▶ _Problem to work on_: Every line from the top of the records through the line containing "reg [1:0] st; //registro que guarda la suma" should be retyped exactly; the pictures should not.

▶ _Data for this exercise_:
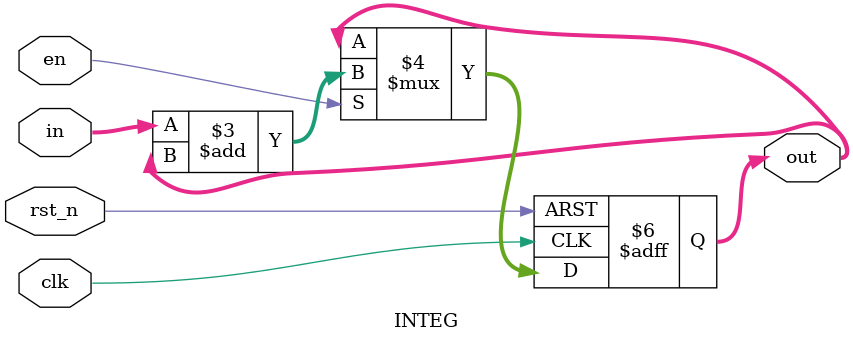
<source format=v>

module INTEG #(parameter DATA_WIDTH_IN = 16, DATA_WIDTH_OUT = 16) (
    input wire clk,
    input wire rst_n,
    input wire en,
    input wire signed [DATA_WIDTH_IN-1:0] in,
    output reg signed [DATA_WIDTH_OUT-1:0] out
);

    always @(posedge clk or negedge rst_n) begin
        if (!rst_n) begin
            out <= 'd0;
        end else if (en) begin
            out <= in + out; // Simple averaging integrator
        end
    end
endmodule
</source>
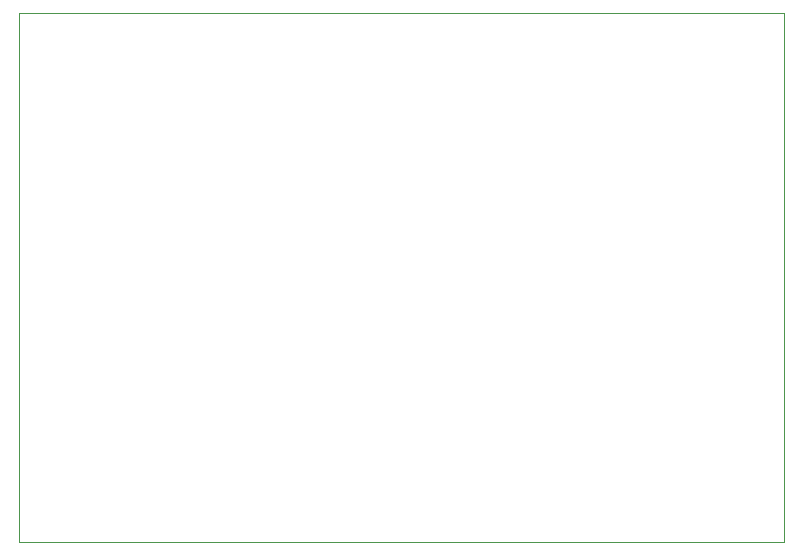
<source format=gbr>
G04 #@! TF.GenerationSoftware,KiCad,Pcbnew,7.0.10*
G04 #@! TF.CreationDate,2024-01-22T14:27:09-06:00*
G04 #@! TF.ProjectId,OpenFlops,4f70656e-466c-46f7-9073-2e6b69636164,1.0*
G04 #@! TF.SameCoordinates,PX72b28c8PY7654b98*
G04 #@! TF.FileFunction,Profile,NP*
%FSLAX46Y46*%
G04 Gerber Fmt 4.6, Leading zero omitted, Abs format (unit mm)*
G04 Created by KiCad (PCBNEW 7.0.10) date 2024-01-22 14:27:09*
%MOMM*%
%LPD*%
G01*
G04 APERTURE LIST*
G04 #@! TA.AperFunction,Profile*
%ADD10C,0.050000*%
G04 #@! TD*
G04 APERTURE END LIST*
D10*
X0Y44831000D02*
X64770000Y44831000D01*
X64770000Y0D01*
X0Y0D01*
X0Y44831000D01*
M02*

</source>
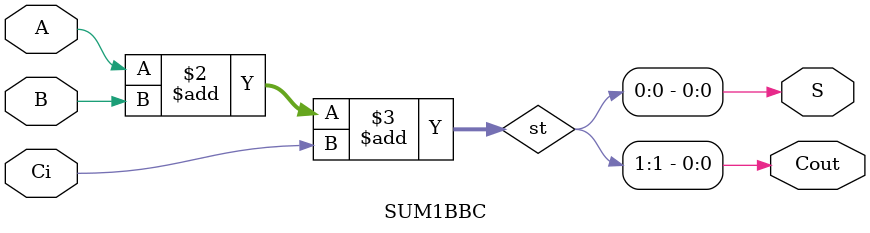
<source format=v>
module SUM1BBC (A, B, Ci, Cout, S);

	input A;
	input B;
	input Ci;
	output Cout;
	output S;
	
	reg [1:0] st; //registro que guarda la suma
	assign S = st[0];
	assign Cout = st[1];
	//falta "<"
	always @ (*) begin
	st <= A+B+Ci;
	end 
	

endmodule

	
</source>
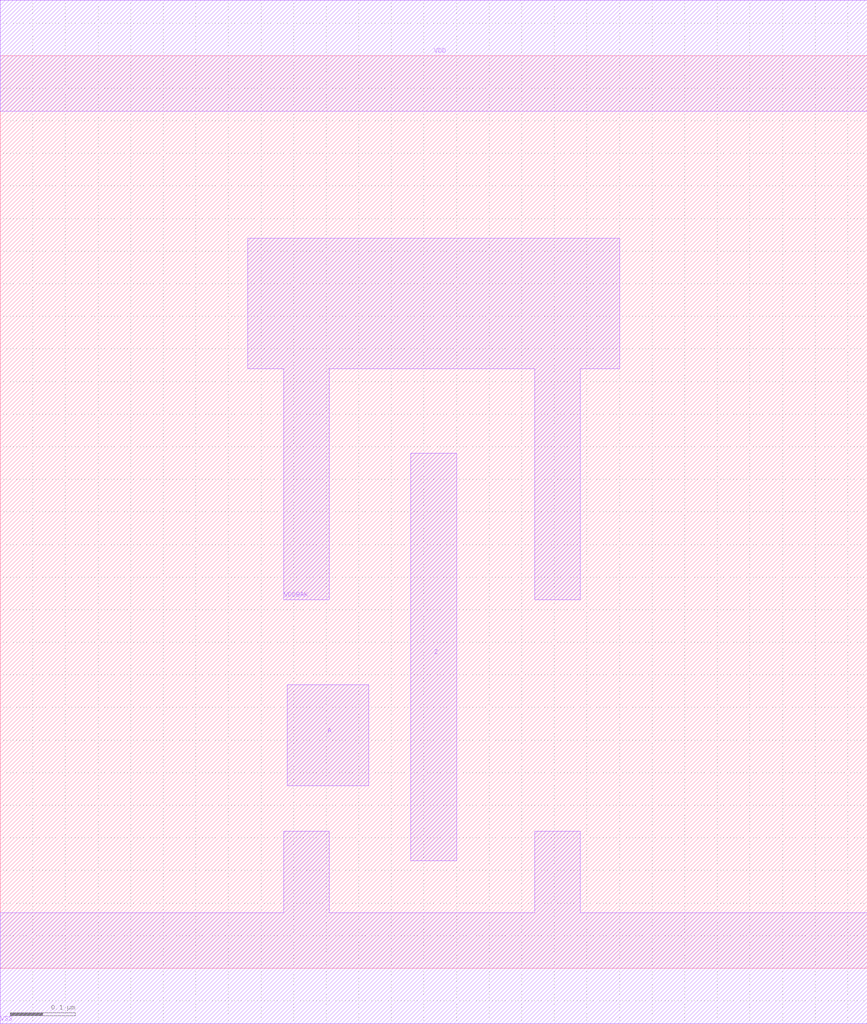
<source format=lef>
# 
# ******************************************************************************
# *                                                                            *
# *                   Copyright (C) 2004-2011, Nangate Inc.                    *
# *                           All rights reserved.                             *
# *                                                                            *
# * Nangate and the Nangate logo are trademarks of Nangate Inc.                *
# *                                                                            *
# * All trademarks, logos, software marks, and trade names (collectively the   *
# * "Marks") in this program are proprietary to Nangate or other respective    *
# * owners that have granted Nangate the right and license to use such Marks.  *
# * You are not permitted to use the Marks without the prior written consent   *
# * of Nangate or such third party that may own the Marks.                     *
# *                                                                            *
# * This file has been provided pursuant to a License Agreement containing     *
# * restrictions on its use. This file contains valuable trade secrets and     *
# * proprietary information of Nangate Inc., and is protected by U.S. and      *
# * international laws and/or treaties.                                        *
# *                                                                            *
# * The copyright notice(s) in this file does not indicate actual or intended  *
# * publication of this file.                                                  *
# *                                                                            *
# *     NGLibraryCreator, v2010.08-HR32-SP3-2010-08-05 - build 1009061800      *
# *                                                                            *
# ******************************************************************************
# 
# 
# Running on server08.nangate.com for user Giancarlo Franciscatto (gfr).
# Local time is now Thu, 6 Jan 2011, 18:10:28.
# Main process id is 3320.

VERSION 5.6 ;
BUSBITCHARS "[]" ;
DIVIDERCHAR "/" ;

MACRO AON_INV_X4
  CLASS core ;
  FOREIGN AON_INV_X4 0.0 0.0 ;
  ORIGIN 0 0 ;
  SYMMETRY X Y ;
  SITE FreePDK45_38x28_10R_NP_162NW_34O ;
  SIZE 1.33 BY 1.4 ;
  PIN A
    DIRECTION INPUT ;
    ANTENNAPARTIALMETALAREA 0.019375 LAYER metal1 ;
    ANTENNAPARTIALMETALSIDEAREA 0.0728 LAYER metal1 ;
    ANTENNAGATEAREA 0.045 ;
    PORT
      LAYER metal1 ;
        POLYGON 0.44 0.28 0.565 0.28 0.565 0.435 0.44 0.435  ;
    END
  END A
  PIN Z
    DIRECTION OUTPUT ;
    ANTENNAPARTIALMETALAREA 0.04375 LAYER metal1 ;
    ANTENNAPARTIALMETALSIDEAREA 0.1807 LAYER metal1 ;
    ANTENNADIFFAREA 0.06525 ;
    PORT
      LAYER metal1 ;
        POLYGON 0.63 0.165 0.7 0.165 0.7 0.79 0.63 0.79  ;
    END
  END Z
  PIN VDD
    DIRECTION INOUT ;
    USE power ;
    SHAPE ABUTMENT ;
    PORT
      LAYER metal1 ;
        POLYGON 0 1.315 1.33 1.315 1.33 1.485 0 1.485  ;
    END
  END VDD
  PIN VDDBAK
    DIRECTION INOUT ;
    USE power ;
    SHAPE ABUTMENT ;
    PORT
      LAYER metal1 ;
        POLYGON 0.38 0.92 0.435 0.92 0.435 0.565 0.505 0.565 0.505 0.92 0.82 0.92 0.82 0.565 0.89 0.565 0.89 0.92 0.95 0.92 0.95 1.12 0.38 1.12  ;
    END
  END VDDBAK
  PIN VSS
    DIRECTION INOUT ;
    USE ground ;
    SHAPE ABUTMENT ;
    PORT
      LAYER metal1 ;
        POLYGON 0 -0.085 1.33 -0.085 1.33 0.085 0.89 0.085 0.89 0.21 0.82 0.21 0.82 0.085 0.505 0.085 0.505 0.21 0.435 0.21 0.435 0.085 0 0.085  ;
    END
  END VSS
END AON_INV_X4

END LIBRARY
#
# End of file
#

</source>
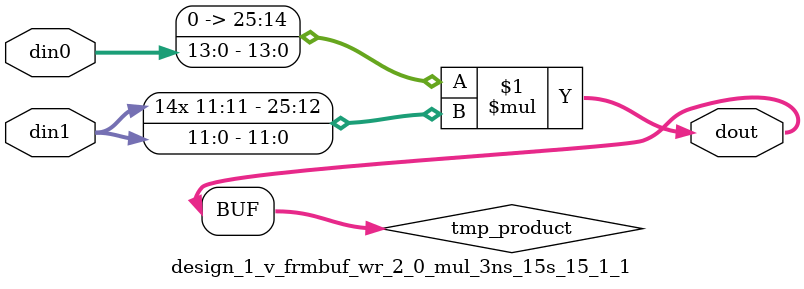
<source format=v>

`timescale 1 ns / 1 ps

  module design_1_v_frmbuf_wr_2_0_mul_3ns_15s_15_1_1(din0, din1, dout);
parameter ID = 1;
parameter NUM_STAGE = 0;
parameter din0_WIDTH = 14;
parameter din1_WIDTH = 12;
parameter dout_WIDTH = 26;

input [din0_WIDTH - 1 : 0] din0; 
input [din1_WIDTH - 1 : 0] din1; 
output [dout_WIDTH - 1 : 0] dout;

wire signed [dout_WIDTH - 1 : 0] tmp_product;











assign tmp_product = $signed({1'b0, din0}) * $signed(din1);










assign dout = tmp_product;







endmodule

</source>
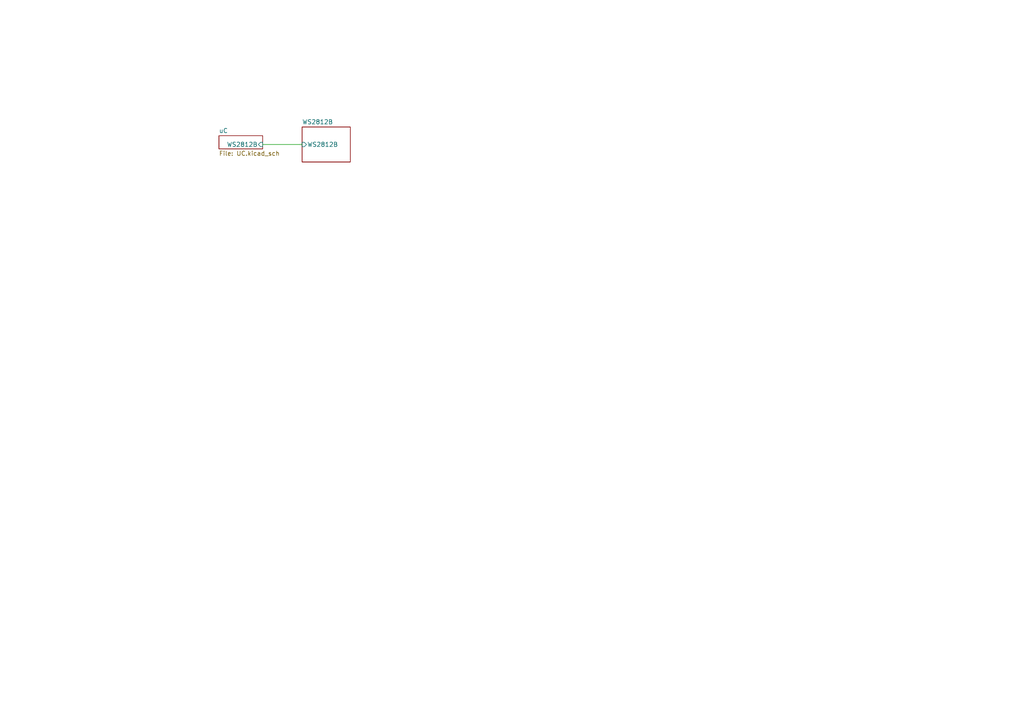
<source format=kicad_sch>
(kicad_sch
	(version 20231120)
	(generator "eeschema")
	(generator_version "8.0")
	(uuid "a7f720df-5226-47da-b97d-a699f8341512")
	(paper "A4")
	(title_block
		(title "Haibadge_Back")
		(date "2024-07-27")
		(rev "v1.0")
		(company "Waldo und Peter und Mona")
	)
	(lib_symbols)
	(wire
		(pts
			(xy 76.2 41.91) (xy 87.63 41.91)
		)
		(stroke
			(width 0)
			(type default)
		)
		(uuid "f12fab44-d0d8-461c-8cd3-41cc7730c166")
	)
	(sheet
		(at 87.63 36.83)
		(size 13.97 10.16)
		(fields_autoplaced yes)
		(stroke
			(width 0.1524)
			(type solid)
		)
		(fill
			(color 0 0 0 0.0000)
		)
		(uuid "06e5b8ae-2d1c-4f33-9cb4-f1dd2ab6de3f")
		(property "Sheetname" "WS2812B"
			(at 87.63 36.1184 0)
			(effects
				(font
					(size 1.27 1.27)
				)
				(justify left bottom)
			)
		)
		(property "Sheetfile" "WS2812B.kicad_sch"
			(at 87.63 47.5746 0)
			(effects
				(font
					(size 1.27 1.27)
				)
				(justify left top)
				(hide yes)
			)
		)
		(pin "WS2812B" input
			(at 87.63 41.91 180)
			(effects
				(font
					(size 1.27 1.27)
				)
				(justify left)
			)
			(uuid "6ae32347-8abf-4beb-a5cd-dc3ebd669165")
		)
		(instances
			(project "Haibadge_B"
				(path "/a7f720df-5226-47da-b97d-a699f8341512"
					(page "2")
				)
			)
		)
	)
	(sheet
		(at 63.5 39.37)
		(size 12.7 3.81)
		(fields_autoplaced yes)
		(stroke
			(width 0.1524)
			(type solid)
		)
		(fill
			(color 0 0 0 0.0000)
		)
		(uuid "1b10c049-f943-40db-a187-9221f68b2962")
		(property "Sheetname" "uC"
			(at 63.5 38.6584 0)
			(effects
				(font
					(size 1.27 1.27)
				)
				(justify left bottom)
			)
		)
		(property "Sheetfile" "UC.kicad_sch"
			(at 63.5 43.7646 0)
			(effects
				(font
					(size 1.27 1.27)
				)
				(justify left top)
			)
		)
		(pin "WS2812B" input
			(at 76.2 41.91 0)
			(effects
				(font
					(size 1.27 1.27)
				)
				(justify right)
			)
			(uuid "9168b6f6-084b-455f-8deb-900cf1dbf3f5")
		)
		(instances
			(project "Haibadge_B"
				(path "/a7f720df-5226-47da-b97d-a699f8341512"
					(page "3")
				)
			)
		)
	)
	(sheet_instances
		(path "/"
			(page "1")
		)
	)
)

</source>
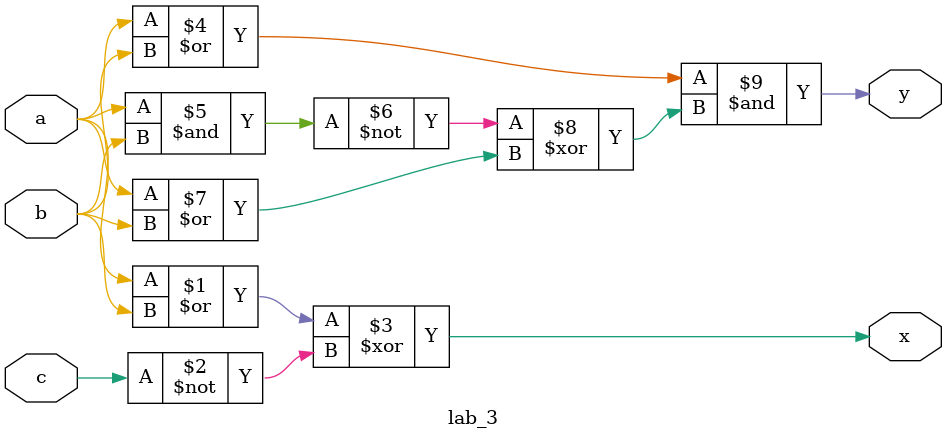
<source format=sv>
module lab_3(
input logic a,b,c,
output logic x,y
);
   assign x = ((a | b) ^ ~c);
   assign y = (a | b) & (~ (a & b) ^ (a | b));
 endmodule
</source>
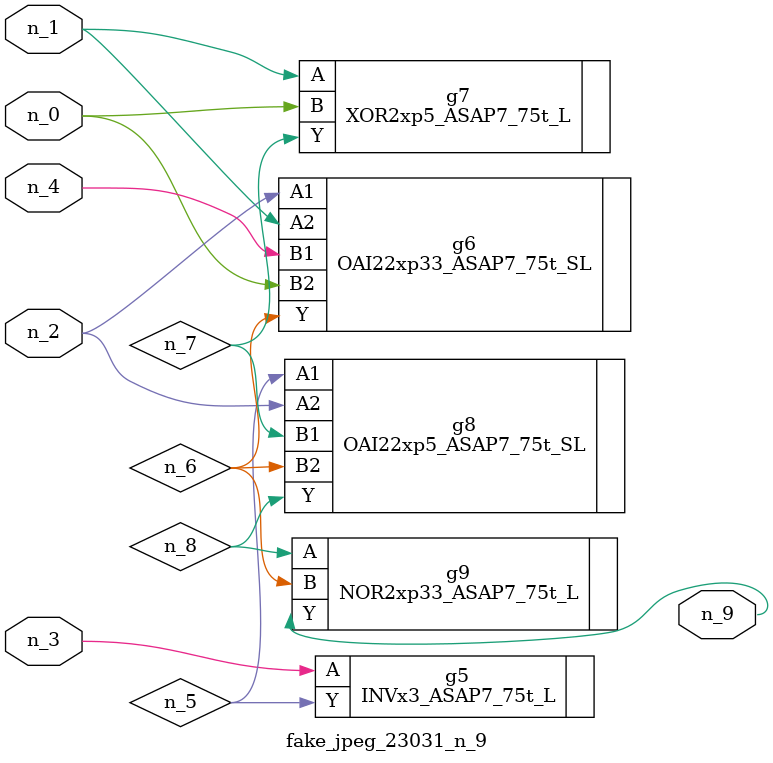
<source format=v>
module fake_jpeg_23031_n_9 (n_3, n_2, n_1, n_0, n_4, n_9);

input n_3;
input n_2;
input n_1;
input n_0;
input n_4;

output n_9;

wire n_8;
wire n_6;
wire n_5;
wire n_7;

INVx3_ASAP7_75t_L g5 ( 
.A(n_3),
.Y(n_5)
);

OAI22xp33_ASAP7_75t_SL g6 ( 
.A1(n_2),
.A2(n_1),
.B1(n_4),
.B2(n_0),
.Y(n_6)
);

XOR2xp5_ASAP7_75t_L g7 ( 
.A(n_1),
.B(n_0),
.Y(n_7)
);

OAI22xp5_ASAP7_75t_SL g8 ( 
.A1(n_5),
.A2(n_2),
.B1(n_7),
.B2(n_6),
.Y(n_8)
);

NOR2xp33_ASAP7_75t_L g9 ( 
.A(n_8),
.B(n_6),
.Y(n_9)
);


endmodule
</source>
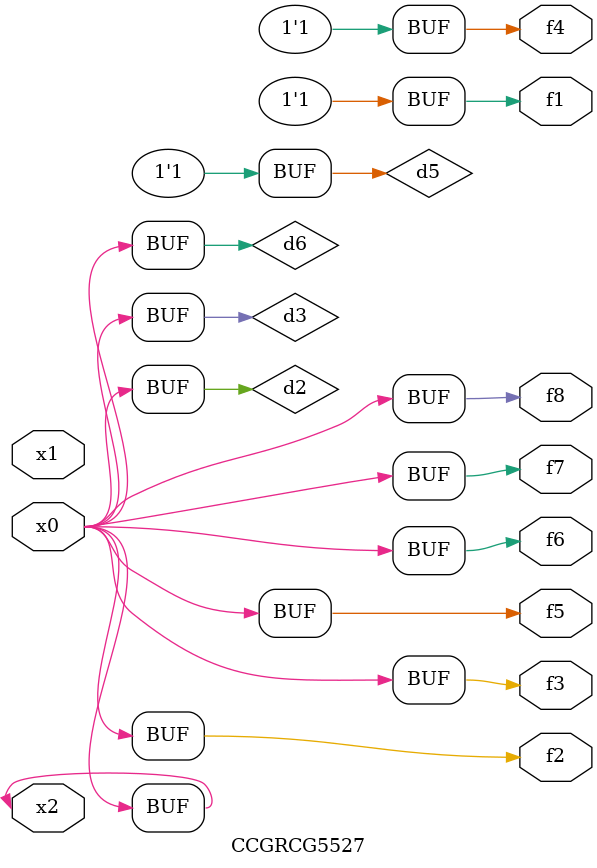
<source format=v>
module CCGRCG5527(
	input x0, x1, x2,
	output f1, f2, f3, f4, f5, f6, f7, f8
);

	wire d1, d2, d3, d4, d5, d6;

	xnor (d1, x2);
	buf (d2, x0, x2);
	and (d3, x0);
	xnor (d4, x1, x2);
	nand (d5, d1, d3);
	buf (d6, d2, d3);
	assign f1 = d5;
	assign f2 = d6;
	assign f3 = d6;
	assign f4 = d5;
	assign f5 = d6;
	assign f6 = d6;
	assign f7 = d6;
	assign f8 = d6;
endmodule

</source>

▶ _Problem solution_:
<source format=v>

module INTEG #(parameter DATA_WIDTH_IN = 16, DATA_WIDTH_OUT = 16) (
    input wire clk,
    input wire rst_n,
    input wire en,
    input wire signed [DATA_WIDTH_IN-1:0] in,
    output reg signed [DATA_WIDTH_OUT-1:0] out
);

    always @(posedge clk or negedge rst_n) begin
        if (!rst_n) begin
            out <= 'd0;
        end else if (en) begin
            out <= in + out; // Simple averaging integrator
        end
    end
endmodule
</source>
<source format=gbr>
G04 #@! TF.GenerationSoftware,KiCad,Pcbnew,7.0.10*
G04 #@! TF.CreationDate,2024-01-22T14:27:09-06:00*
G04 #@! TF.ProjectId,OpenFlops,4f70656e-466c-46f7-9073-2e6b69636164,1.0*
G04 #@! TF.SameCoordinates,PX72b28c8PY7654b98*
G04 #@! TF.FileFunction,Profile,NP*
%FSLAX46Y46*%
G04 Gerber Fmt 4.6, Leading zero omitted, Abs format (unit mm)*
G04 Created by KiCad (PCBNEW 7.0.10) date 2024-01-22 14:27:09*
%MOMM*%
%LPD*%
G01*
G04 APERTURE LIST*
G04 #@! TA.AperFunction,Profile*
%ADD10C,0.050000*%
G04 #@! TD*
G04 APERTURE END LIST*
D10*
X0Y44831000D02*
X64770000Y44831000D01*
X64770000Y0D01*
X0Y0D01*
X0Y44831000D01*
M02*

</source>
<source format=v>
module SUM1BBC (A, B, Ci, Cout, S);

	input A;
	input B;
	input Ci;
	output Cout;
	output S;
	
	reg [1:0] st; //registro que guarda la suma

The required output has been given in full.